Let us hope we can all meet again at APPS-Beijing next year.
Prof Dong and Dr Shi will tell us of their new plans for APPS2022 on the website soon.

An alternative option would be to hold APPS online. Here,
we announce the “APPS2021online” will be held on November 7.
Click here.

●APPS 2020 meeting
・In light of the SARS-CoV2 pandemic, we have decided to cancel this year's annual meeting of APPS. Next year’s schedule will be announced on the APPS2020 website.
(The new schedule for APPS 2021will be in October 21-24, almost the same season with APPS 2020.)


(Updated on August 2, 2023)


Asian Pacific Society of Prion Research (APSPR)

We have experienced over the last 20 years that prion diseases pose major threats to food safety through the prevalence of bovine spongiform encephalopathy (BSE) and the occurrence of variant Creutzfeldt-Jakob disease. We also have recognized again that prion diseases pose important threats to medical safety because of the frequent occurrence of Creutzfeldt-Jakob disease associated with dura mater transplantation. Marked progress has been made in the last 20 years in the elucidation of the pathology of prion diseases as well as prion formation mechanisms, the development of diagnostic technologies for prions, and the development of technologies for prion inactivation. However, a long period of progress may unfold before prion diseases can be overcome.

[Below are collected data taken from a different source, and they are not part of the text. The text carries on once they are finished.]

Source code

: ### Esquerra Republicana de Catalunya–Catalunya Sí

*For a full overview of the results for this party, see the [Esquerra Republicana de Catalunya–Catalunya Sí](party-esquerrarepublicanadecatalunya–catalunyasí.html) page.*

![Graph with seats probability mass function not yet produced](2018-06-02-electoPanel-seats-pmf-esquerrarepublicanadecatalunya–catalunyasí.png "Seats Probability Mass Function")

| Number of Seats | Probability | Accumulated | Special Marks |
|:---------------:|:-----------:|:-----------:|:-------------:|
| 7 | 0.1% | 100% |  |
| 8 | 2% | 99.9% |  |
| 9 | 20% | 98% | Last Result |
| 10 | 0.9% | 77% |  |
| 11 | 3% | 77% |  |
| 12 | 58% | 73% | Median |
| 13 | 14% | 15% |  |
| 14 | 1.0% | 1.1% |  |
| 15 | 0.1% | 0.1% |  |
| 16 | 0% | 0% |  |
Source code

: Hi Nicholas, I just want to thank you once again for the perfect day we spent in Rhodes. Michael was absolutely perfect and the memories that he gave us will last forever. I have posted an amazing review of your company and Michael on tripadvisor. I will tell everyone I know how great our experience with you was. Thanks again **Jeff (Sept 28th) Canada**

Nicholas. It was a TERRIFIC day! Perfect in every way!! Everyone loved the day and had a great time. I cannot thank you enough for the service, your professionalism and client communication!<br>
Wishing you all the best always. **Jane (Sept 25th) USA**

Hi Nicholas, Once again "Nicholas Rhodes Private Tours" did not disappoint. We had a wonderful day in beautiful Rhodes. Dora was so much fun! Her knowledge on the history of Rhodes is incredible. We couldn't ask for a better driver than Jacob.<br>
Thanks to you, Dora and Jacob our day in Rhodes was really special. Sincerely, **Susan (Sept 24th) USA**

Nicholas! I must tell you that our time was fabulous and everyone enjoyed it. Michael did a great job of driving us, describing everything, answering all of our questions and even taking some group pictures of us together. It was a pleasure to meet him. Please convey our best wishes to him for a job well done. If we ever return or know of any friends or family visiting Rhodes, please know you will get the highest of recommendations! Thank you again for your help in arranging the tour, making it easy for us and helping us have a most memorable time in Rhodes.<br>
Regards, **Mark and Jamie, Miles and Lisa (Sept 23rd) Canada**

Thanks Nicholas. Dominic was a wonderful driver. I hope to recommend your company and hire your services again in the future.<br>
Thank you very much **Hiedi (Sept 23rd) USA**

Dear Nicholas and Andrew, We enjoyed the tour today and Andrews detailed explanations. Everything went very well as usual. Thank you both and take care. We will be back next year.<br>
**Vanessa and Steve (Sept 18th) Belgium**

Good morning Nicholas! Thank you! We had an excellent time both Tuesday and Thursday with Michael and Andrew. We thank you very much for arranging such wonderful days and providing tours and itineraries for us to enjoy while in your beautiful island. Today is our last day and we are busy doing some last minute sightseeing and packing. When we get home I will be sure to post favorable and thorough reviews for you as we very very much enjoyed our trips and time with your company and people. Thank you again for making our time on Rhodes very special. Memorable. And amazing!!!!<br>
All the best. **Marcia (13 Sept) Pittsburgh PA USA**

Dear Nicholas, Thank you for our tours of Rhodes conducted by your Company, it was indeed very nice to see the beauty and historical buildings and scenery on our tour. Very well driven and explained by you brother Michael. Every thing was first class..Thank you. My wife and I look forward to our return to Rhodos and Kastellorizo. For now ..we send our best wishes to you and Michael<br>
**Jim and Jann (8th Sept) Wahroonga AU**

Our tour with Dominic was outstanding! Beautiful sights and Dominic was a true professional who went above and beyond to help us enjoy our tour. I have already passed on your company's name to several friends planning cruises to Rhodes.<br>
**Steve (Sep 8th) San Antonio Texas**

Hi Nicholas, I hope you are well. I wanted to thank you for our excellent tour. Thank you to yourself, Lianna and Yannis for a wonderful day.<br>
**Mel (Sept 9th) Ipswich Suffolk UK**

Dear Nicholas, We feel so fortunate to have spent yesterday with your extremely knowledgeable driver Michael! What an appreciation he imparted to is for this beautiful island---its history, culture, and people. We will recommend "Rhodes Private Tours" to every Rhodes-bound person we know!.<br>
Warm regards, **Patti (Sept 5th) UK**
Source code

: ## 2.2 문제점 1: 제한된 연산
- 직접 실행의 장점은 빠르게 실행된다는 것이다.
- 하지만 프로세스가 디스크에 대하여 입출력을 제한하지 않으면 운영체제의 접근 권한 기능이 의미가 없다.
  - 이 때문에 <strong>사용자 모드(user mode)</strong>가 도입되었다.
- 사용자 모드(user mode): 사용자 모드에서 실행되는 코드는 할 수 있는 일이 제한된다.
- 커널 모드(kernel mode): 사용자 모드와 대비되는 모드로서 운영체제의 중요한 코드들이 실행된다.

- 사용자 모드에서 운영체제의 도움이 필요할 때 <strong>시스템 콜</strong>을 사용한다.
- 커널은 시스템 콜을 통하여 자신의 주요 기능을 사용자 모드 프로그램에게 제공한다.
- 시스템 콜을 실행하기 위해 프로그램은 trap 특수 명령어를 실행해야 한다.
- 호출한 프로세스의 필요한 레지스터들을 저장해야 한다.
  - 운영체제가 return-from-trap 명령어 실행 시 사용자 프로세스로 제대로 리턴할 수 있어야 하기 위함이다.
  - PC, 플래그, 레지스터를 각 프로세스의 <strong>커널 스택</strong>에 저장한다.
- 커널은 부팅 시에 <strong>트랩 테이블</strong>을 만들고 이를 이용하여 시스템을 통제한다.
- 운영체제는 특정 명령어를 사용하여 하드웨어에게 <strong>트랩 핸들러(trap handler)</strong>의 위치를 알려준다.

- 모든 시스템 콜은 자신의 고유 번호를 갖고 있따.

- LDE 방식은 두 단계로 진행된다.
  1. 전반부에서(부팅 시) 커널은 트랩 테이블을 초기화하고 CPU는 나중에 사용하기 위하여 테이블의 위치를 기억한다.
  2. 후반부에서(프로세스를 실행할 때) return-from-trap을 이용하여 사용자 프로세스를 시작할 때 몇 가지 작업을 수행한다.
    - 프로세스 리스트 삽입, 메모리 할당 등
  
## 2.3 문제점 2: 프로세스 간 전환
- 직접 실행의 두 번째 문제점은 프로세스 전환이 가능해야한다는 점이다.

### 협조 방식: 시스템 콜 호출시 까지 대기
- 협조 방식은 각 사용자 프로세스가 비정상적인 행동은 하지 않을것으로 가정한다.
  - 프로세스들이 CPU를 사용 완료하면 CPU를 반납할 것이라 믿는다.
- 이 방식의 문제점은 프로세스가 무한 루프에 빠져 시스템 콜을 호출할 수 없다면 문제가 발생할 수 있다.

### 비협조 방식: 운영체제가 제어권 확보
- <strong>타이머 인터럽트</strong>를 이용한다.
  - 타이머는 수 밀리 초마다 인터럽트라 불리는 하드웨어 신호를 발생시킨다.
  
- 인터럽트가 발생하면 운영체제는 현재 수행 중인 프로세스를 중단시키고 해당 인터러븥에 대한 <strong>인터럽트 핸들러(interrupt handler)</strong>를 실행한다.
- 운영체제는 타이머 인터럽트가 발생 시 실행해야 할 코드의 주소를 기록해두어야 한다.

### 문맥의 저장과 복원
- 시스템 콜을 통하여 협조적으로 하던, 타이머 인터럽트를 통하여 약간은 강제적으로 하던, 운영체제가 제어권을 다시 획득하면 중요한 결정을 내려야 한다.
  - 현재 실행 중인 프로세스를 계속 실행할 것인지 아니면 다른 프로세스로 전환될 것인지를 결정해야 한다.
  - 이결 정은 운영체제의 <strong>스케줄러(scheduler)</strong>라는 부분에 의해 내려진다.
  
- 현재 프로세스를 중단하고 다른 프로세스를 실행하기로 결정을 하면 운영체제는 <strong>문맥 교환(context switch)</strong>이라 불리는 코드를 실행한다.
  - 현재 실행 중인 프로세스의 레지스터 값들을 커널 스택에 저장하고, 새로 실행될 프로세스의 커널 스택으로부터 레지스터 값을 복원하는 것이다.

The disease occurs sporadically in most human patients, although the causes and predisposition to susceptibility remain to be known. Basic studies of therapeutic and preventive measures have been actively undertaken, but neither measures to prevent disease onset nor feasible measures to halt the progress of the disease completely have been discovered. In animals, prion disease (chronic wasting disease) is still prevalent in fee-ranging deer and elk, which are therefore difficult to contain. Whereas typical BSE has been nearly exterminated in cattle because regulations on feed worked, atypical types of BSE still occur sporadically. Scrapie has been tried to be overcome by bleeding sheep with the scrapie-resistant genotypes, although atypical scrapie occurs in such sheep.

Phenomena similar to prions have been identified in the pathogenic proteins of various other neurodegenerative diseases and amyloidoses, expanding the prion concept. It has not been concluded whether the pathogenic proteins of these diseases also threaten food safety or medical safety in the same way that prions do, although it poses a very important question. Because the morbidity of these diseases increases along with aging, the diseases can pose severe difficulties for medical safety in countries with aging populations.

The earnest hope of the APSPR is that a new breakthrough will be born from more active information exchange and joint studies via close interaction of many researchers throughout the Asian Pacific region who are interested in prion and prion-like phenomena. We also sincerely wish that the APSPR will be the place for the exchange of many young-generation researchers supporting the conquest of these diseases. For these purposes, the APSPR aims to be the platform of the Asian Pacific region to contribute to the progress of research, education, diagnosis, and medical care for fields in which prion and prion-like proteins are involved. We hope that concerned persons will make good use of the APSPR in equal partnership, transcending the constraints imposed by field designations and national boundaries.